Royal Ploughing Ceremony in Thailand Date in the current year: May 9, 2016

Royal Ploughing Ceremony in Thailand The Royal Ploughing Ceremony is an ancient fertility rite annually held in many Asian countries, including Thailand. The ceremony officially marks the beginning of the rice growing season.

The Royal Ploughing Ceremony (Raek Na Khwan) is of Hindu origin. Earlier, Thailand also observed another fertility ceremony, which was of Buddhist origin. In the mid-19th century, King Mongkut (Rama IV) merged both ceremonies into a single one.

Nowadays, the Royal Ploughing Ceremony consists of two parts. The Buddhist part is held in the Grand Palace at the heart of Bangkok. It is followed by the Hindu part conducted at Sanam Luang, a square in front of the palace.

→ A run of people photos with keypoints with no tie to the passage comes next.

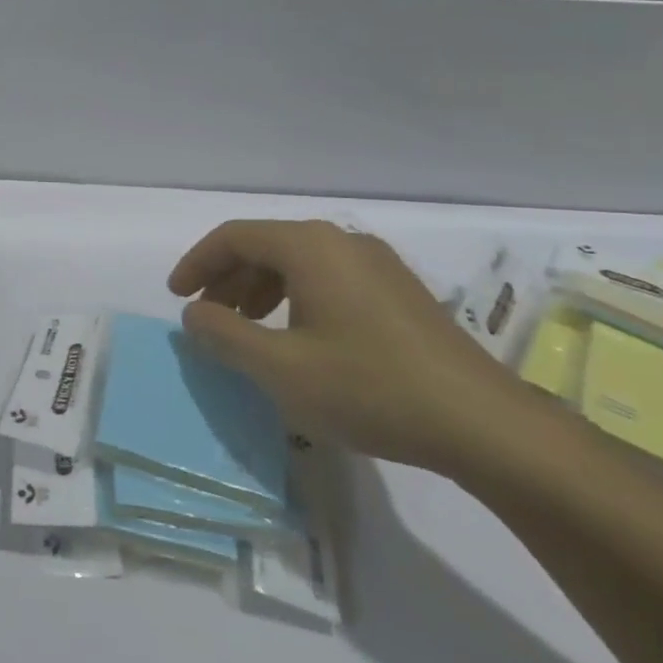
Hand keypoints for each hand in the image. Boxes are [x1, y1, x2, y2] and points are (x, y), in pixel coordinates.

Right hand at [169, 220, 544, 478]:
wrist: (485, 425)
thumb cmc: (369, 388)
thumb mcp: (279, 368)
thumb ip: (223, 334)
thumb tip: (194, 312)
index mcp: (310, 246)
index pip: (234, 237)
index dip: (197, 263)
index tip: (177, 297)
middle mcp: (342, 242)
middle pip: (265, 246)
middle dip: (227, 278)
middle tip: (207, 317)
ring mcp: (378, 265)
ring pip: (298, 263)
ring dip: (259, 290)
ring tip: (246, 330)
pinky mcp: (400, 292)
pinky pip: (328, 279)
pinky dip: (295, 299)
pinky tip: (298, 339)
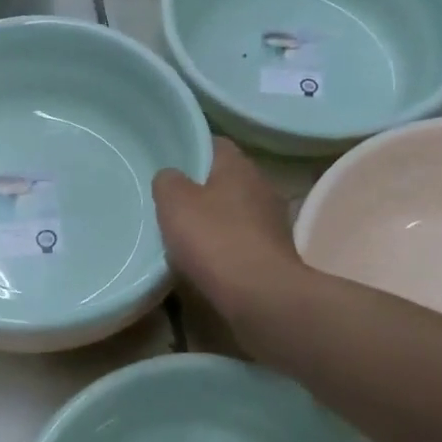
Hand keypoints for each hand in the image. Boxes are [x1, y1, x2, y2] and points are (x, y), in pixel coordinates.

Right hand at [153, 139, 302, 328]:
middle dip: (200, 188)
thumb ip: (167, 182)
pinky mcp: (274, 254)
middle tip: (169, 201)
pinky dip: (224, 247)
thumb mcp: (174, 202)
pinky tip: (204, 261)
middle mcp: (261, 187)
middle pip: (225, 179)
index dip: (190, 150)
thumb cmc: (215, 239)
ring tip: (182, 234)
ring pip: (234, 211)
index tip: (168, 164)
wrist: (261, 296)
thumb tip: (170, 177)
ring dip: (213, 220)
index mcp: (239, 166)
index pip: (214, 144)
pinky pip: (241, 241)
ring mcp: (272, 222)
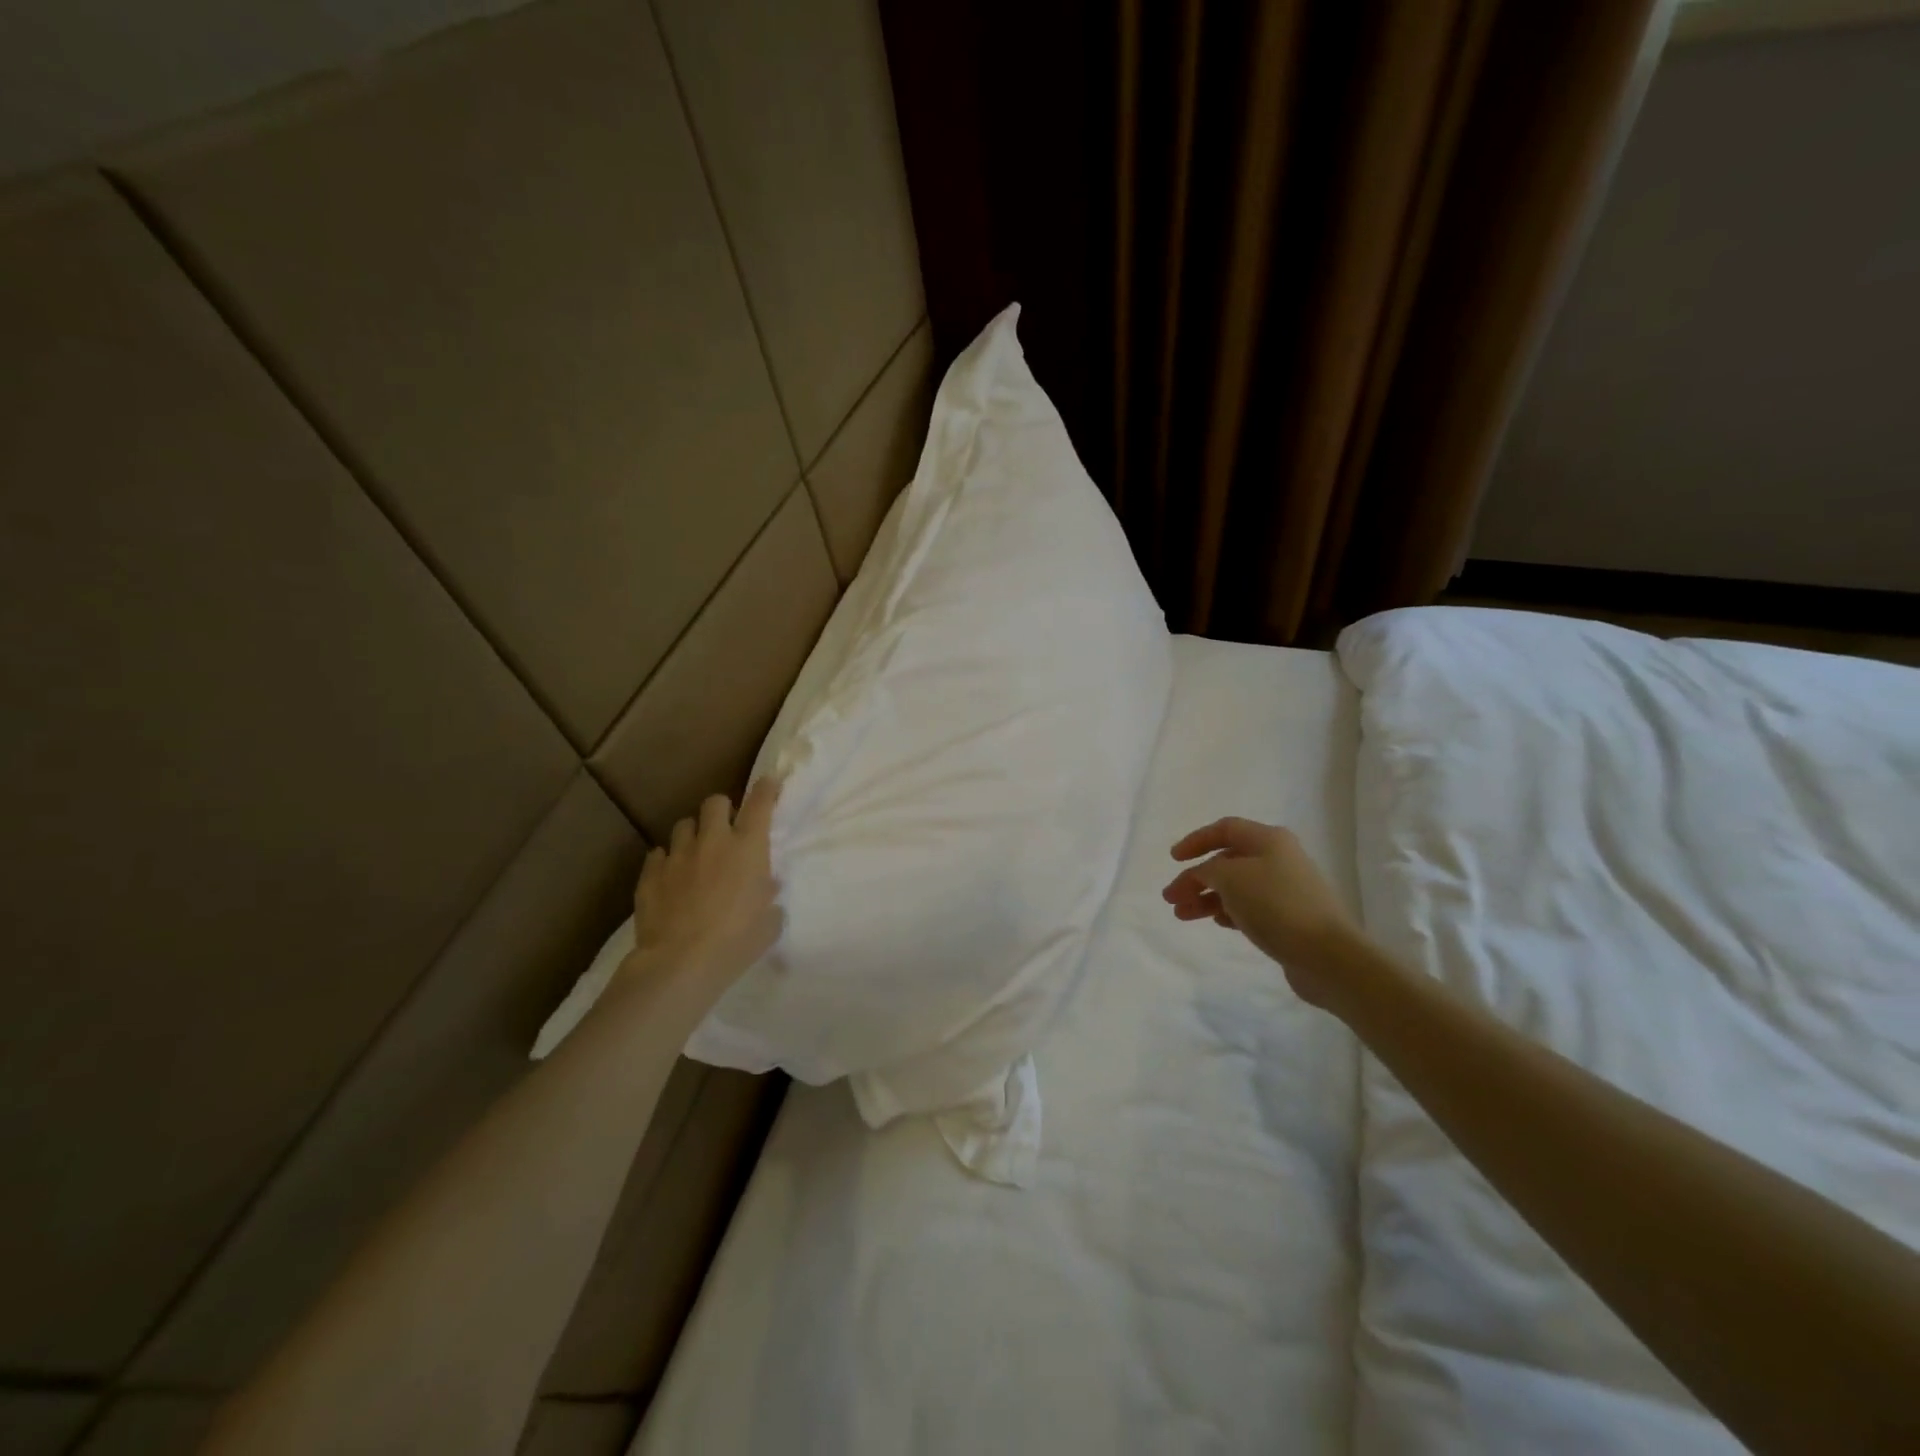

In 1957, the Royal Ploughing Ceremony was declared as a public holiday. It is typically presided over by the reigning monarch, but in recent yeses it has been overseen by Crown Prince Maha Vajiralongkorn.

During the ceremony, the appointed Lord of the Harvest performs several rituals, one of which is the symbolic ploughing of the ground, accompanied by sacred oxen.

Nowadays, it is more than just a religious ceremony. Farming is essential for Thailand's economy, and the ceremony focuses on honoring the bond between the King, the government, and the farmers who sustain the country.